Currency traders in Pakistan’s open market have offered the government $24 billion in loans over the next two years to assist it avoid the International Monetary Fund (IMF) programme, which has harmed the country’s economy.
Exchange Companies Association of Pakistan (ECAP) President Malik Bostan said: “We have offered $1 billion a month in financing to the government for the next two years to get rid of the IMF,” The Express Tribune reported.
He emphasised that the government must issue an order allowing exchange corporations to borrow US dollars directly from overseas Pakistanis, foreign firms, and global exchange companies.
The loans will be free of charge and can be rolled over if necessary.
“We are in contact with millions of expatriate Pakistanis as they are our clients. They are ready to lend $1 billion a month to us (exchange companies) over the next 24 months, in addition to the usual inflows received by exchange companies.”
The suggestion was proposed by Bostan and other association office-bearers at a meeting with Senate Standing Committee on Finance Chairman Saleem Mandviwala in Islamabad, according to The Express Tribune.

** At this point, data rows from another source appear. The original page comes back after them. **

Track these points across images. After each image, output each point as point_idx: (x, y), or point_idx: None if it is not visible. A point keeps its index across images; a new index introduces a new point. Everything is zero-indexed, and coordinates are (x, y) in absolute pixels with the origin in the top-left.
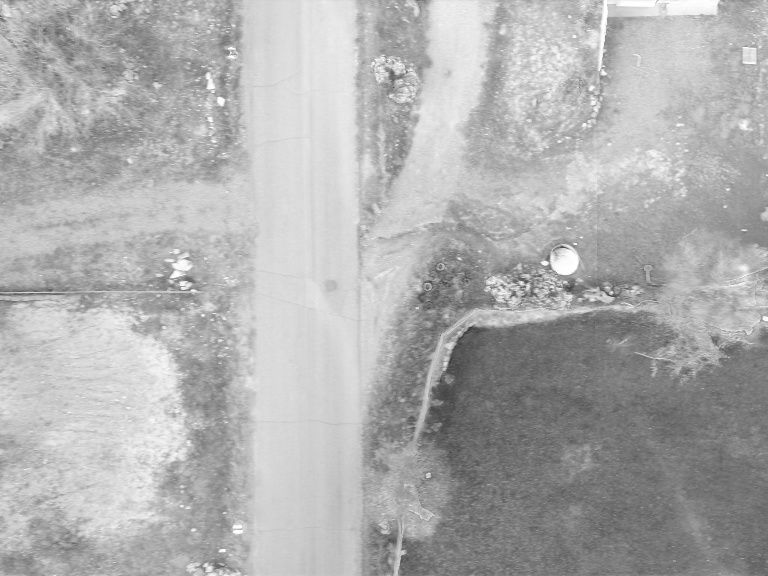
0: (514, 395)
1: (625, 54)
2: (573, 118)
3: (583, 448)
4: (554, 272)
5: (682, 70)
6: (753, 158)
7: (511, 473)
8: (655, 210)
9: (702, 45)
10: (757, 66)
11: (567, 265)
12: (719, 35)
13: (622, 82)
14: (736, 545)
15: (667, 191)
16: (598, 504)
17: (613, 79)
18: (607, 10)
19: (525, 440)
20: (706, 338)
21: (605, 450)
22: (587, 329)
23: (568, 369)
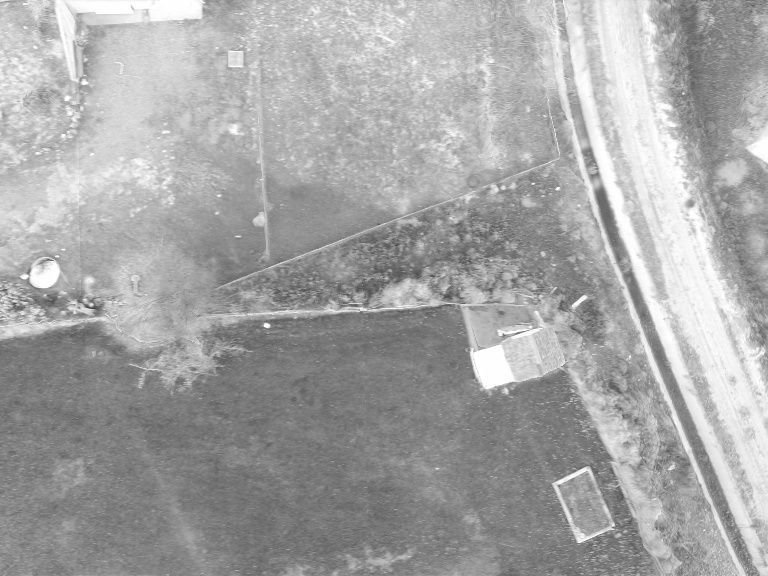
0: (3, 411)
1: (108, 62)
2: (50, 129)
3: (76, 462)
4: (23, 286)
5: (167, 76)
6: (246, 163)
7: (1, 490)
8: (141, 219)
9: (187, 50)
10: (246, 69)
11: (48, 278)
12: (204, 39)
13: (105, 91)
14: (231, 557)
15: (154, 200)
16: (92, 519)
17: (95, 88)
18: (61, 19)
19: (15, 456)
20: (196, 347)
21: (99, 464)
22: (77, 342)
23: (59, 383)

The huddle included central bank officers and other high-ranking individuals.
“Exchange companies are already supplying $300-400 million a month, totalling $4 billion a year, to the inter-bank market,” he revealed, adding that the IMF had continued to come up with new conditions one after another, making it tough for Pakistan to give a push to its economy.
He requested that the government reconsider its laws, rules, and regulations for IT freelancers who have accounts in foreign banks totalling billions of dollars. “If the laws are relaxed, these deposits will be brought to Pakistan.”